### YOUR INSTRUCTIONS
Your task is to repeat the lines below exactly, excluding any pictures they contain.
####################
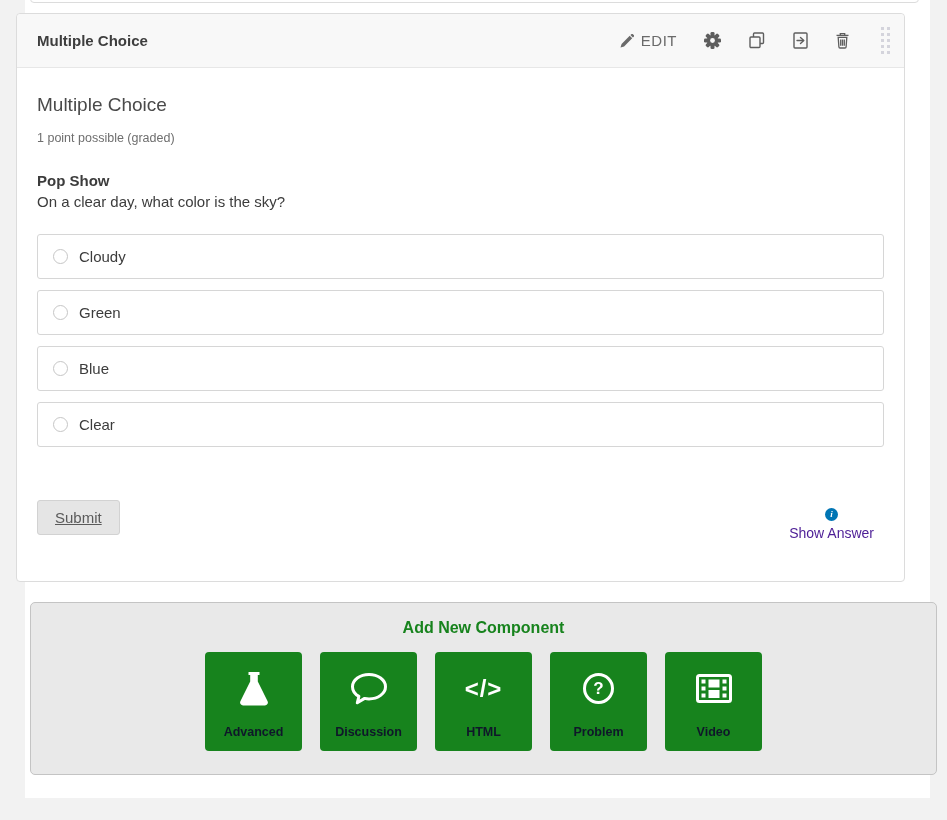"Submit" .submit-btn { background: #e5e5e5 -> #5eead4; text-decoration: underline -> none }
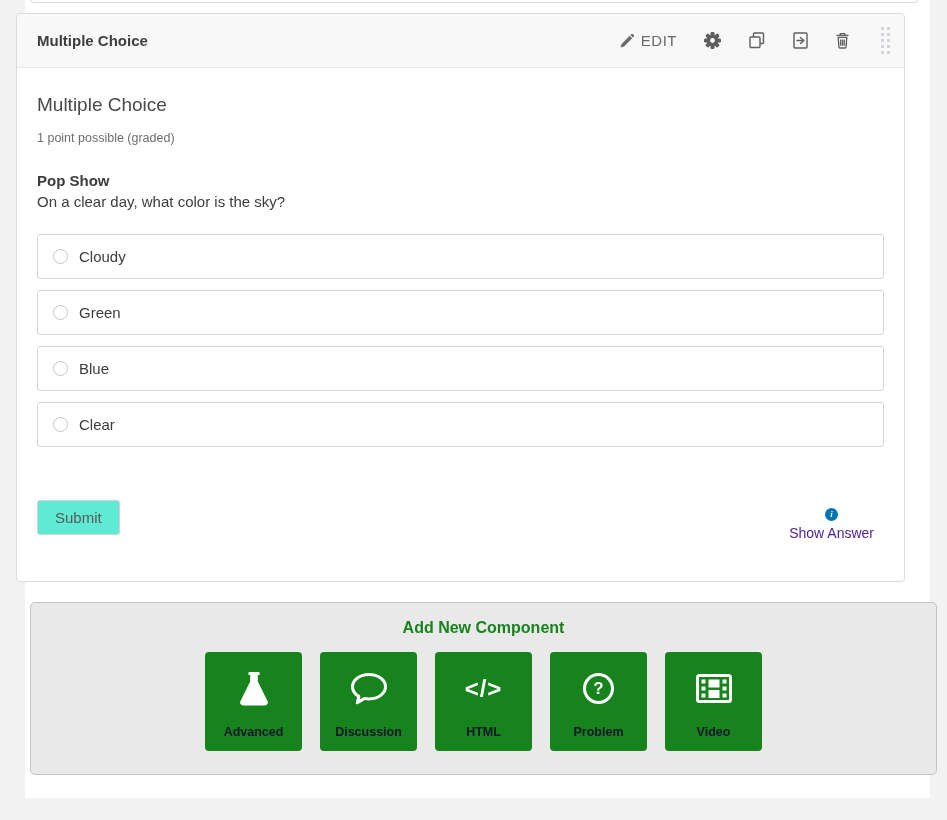"Advanced" .add-btn .btn-label { color: #0f172a -> #e5e5e5 }
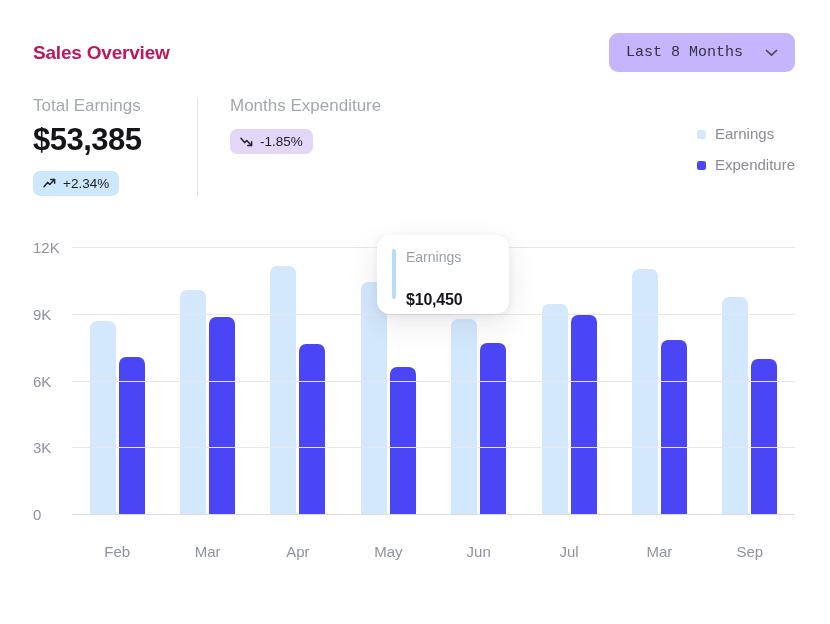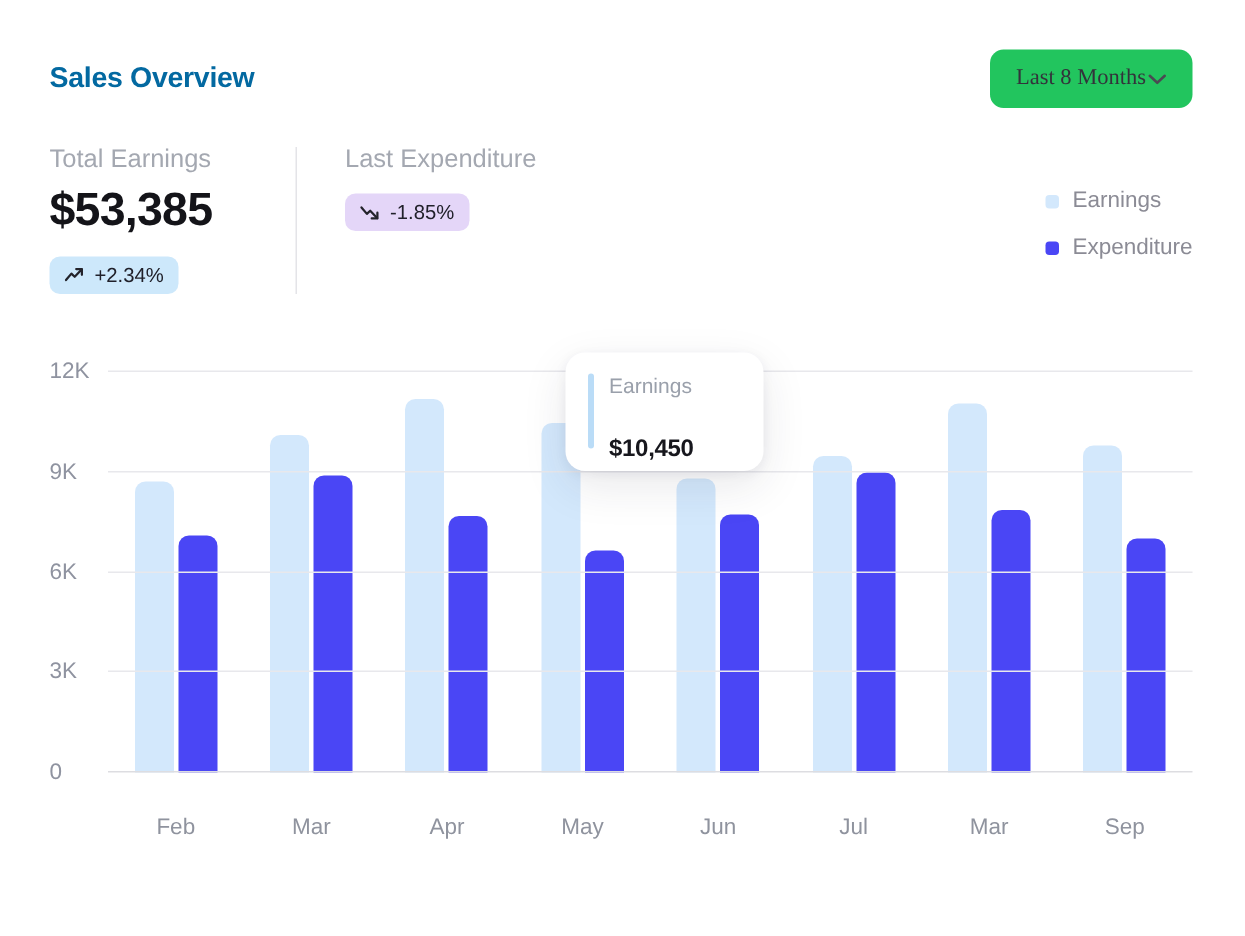"Sales Overview" .title { color: #0369a1 -> #be185d }
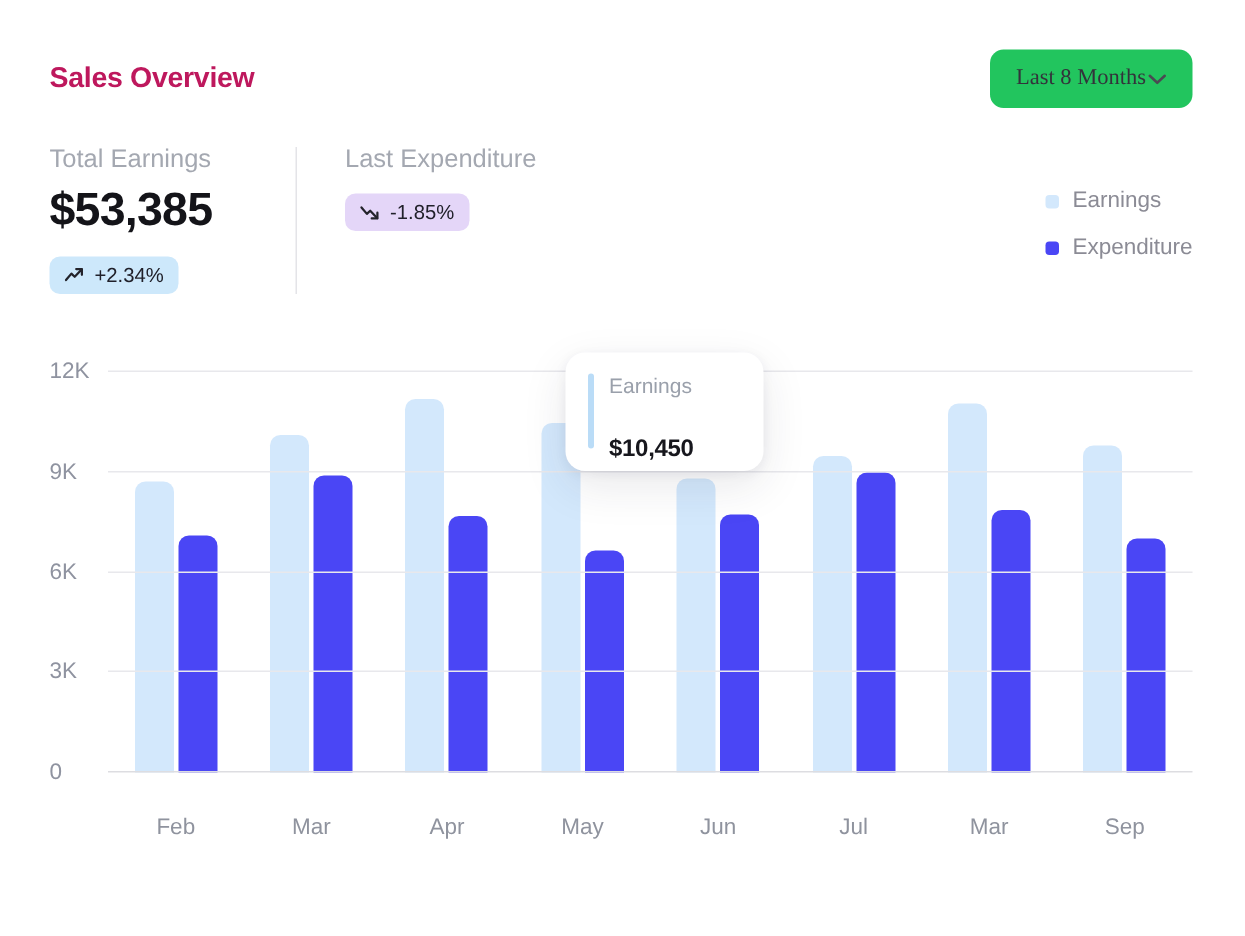"Last 8 Months" .dropdown { background: #22c55e -> #c4b5fd; font-family: Liberation Serif, serif -> Liberation Mono, monospace; gap: 1px -> 22px }
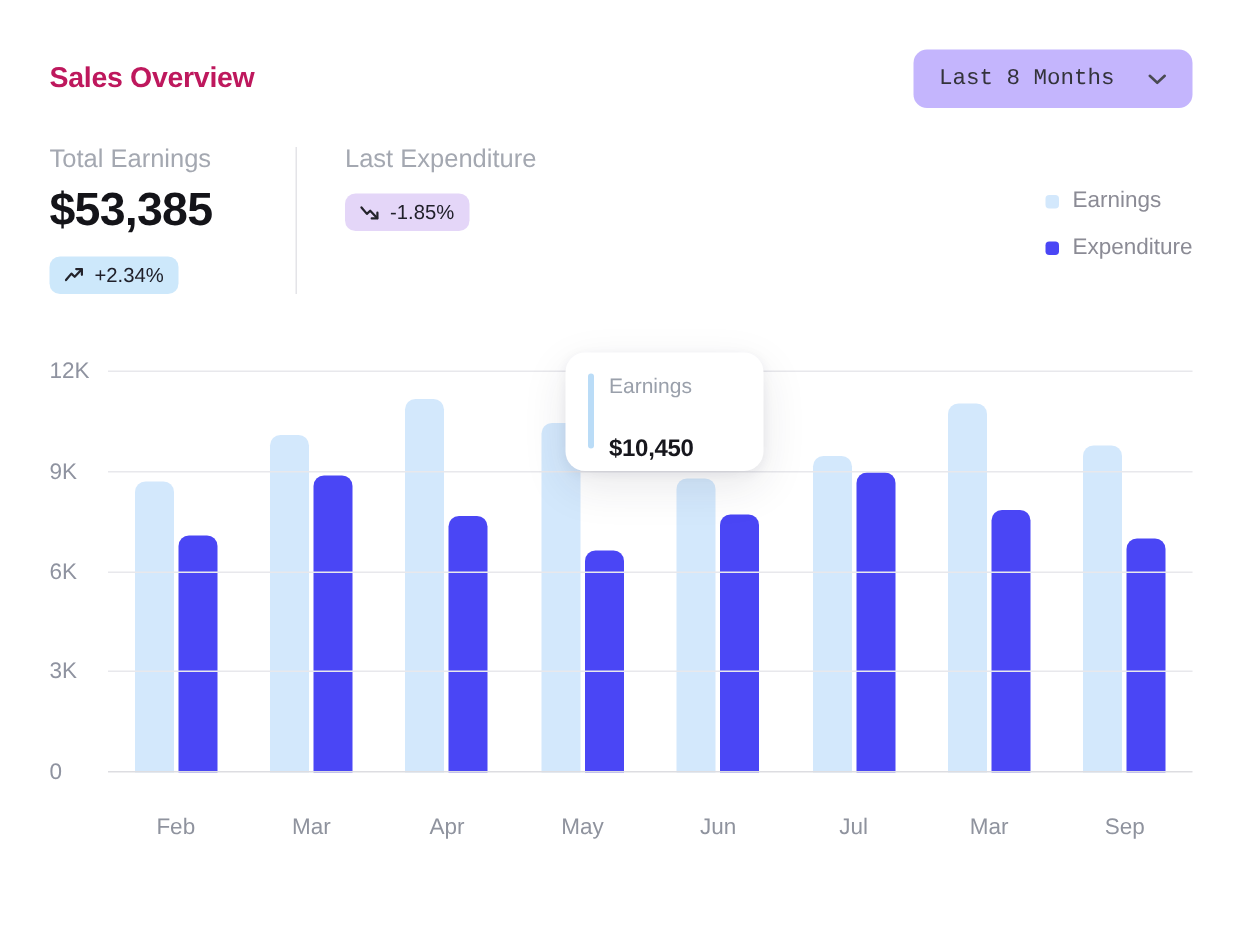"Last Expenditure" div.stat-label { text: Last -> Months }
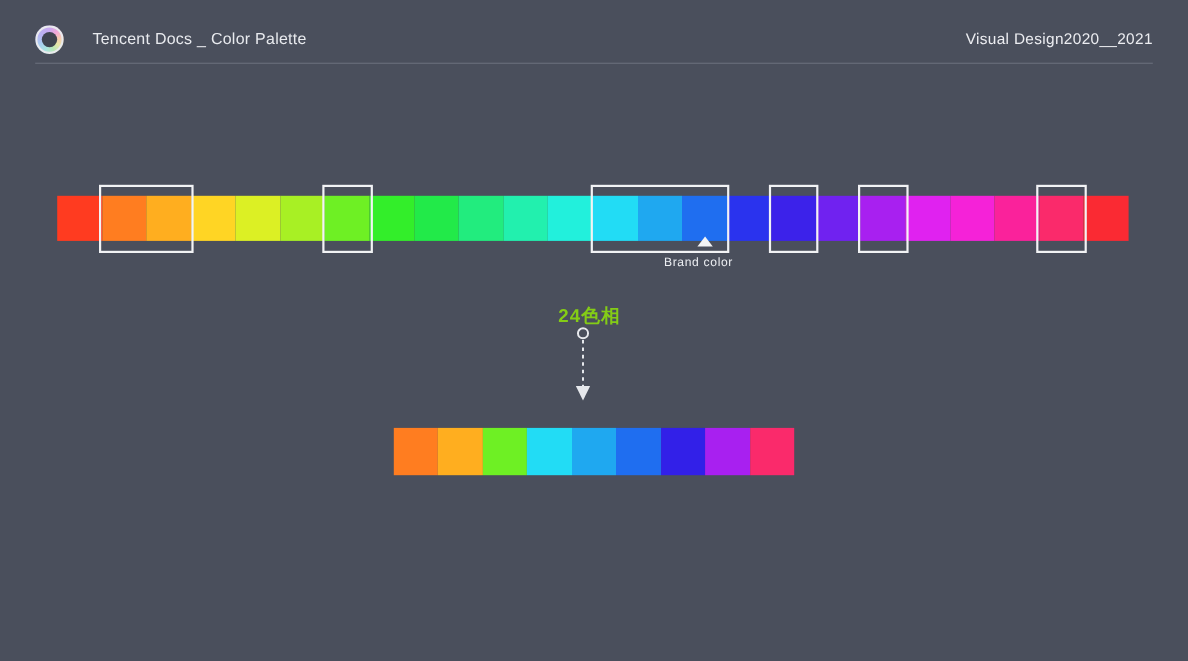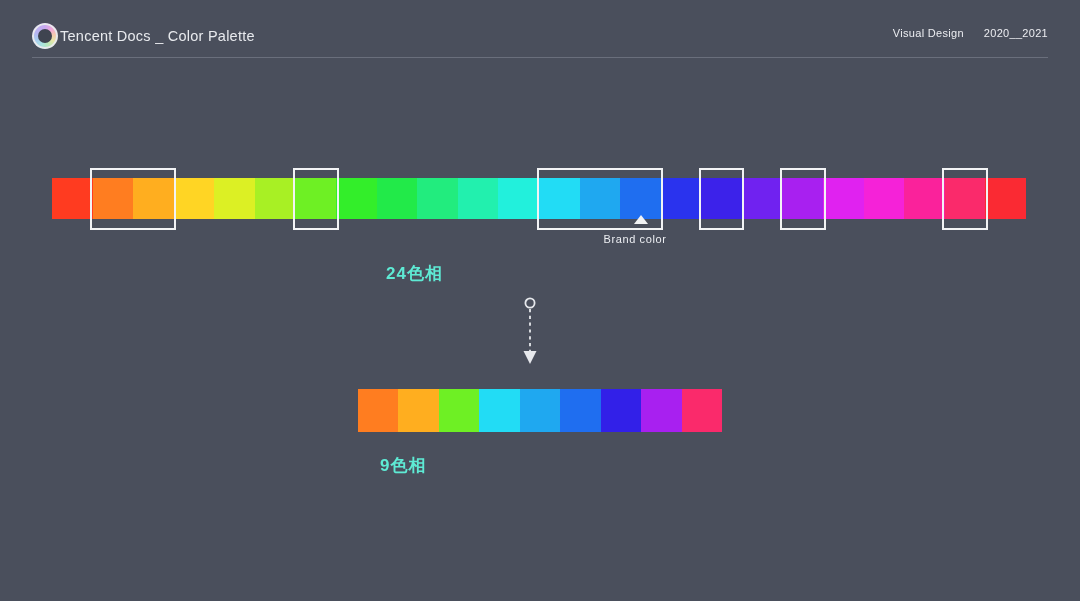"Tencent Docs _ Color Palette" #brand-block { gap: 2px -> 26px }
####################
### RESPONSE TO THIS TASK
"Submit" .submit-btn { background: #e5e5e5 -> #5eead4; text-decoration: underline -> none }
"Advanced" .add-btn .btn-label { color: #0f172a -> #e5e5e5 }
"Sales Overview" .title { color: #0369a1 -> #be185d }
"Last 8 Months" .dropdown { background: #22c55e -> #c4b5fd; font-family: Liberation Serif, serif -> Liberation Mono, monospace; gap: 1px -> 22px }
"Last Expenditure" div.stat-label { text: Last -> Months }
"Tencent Docs _ Color Palette" #brand-block { gap: 2px -> 26px }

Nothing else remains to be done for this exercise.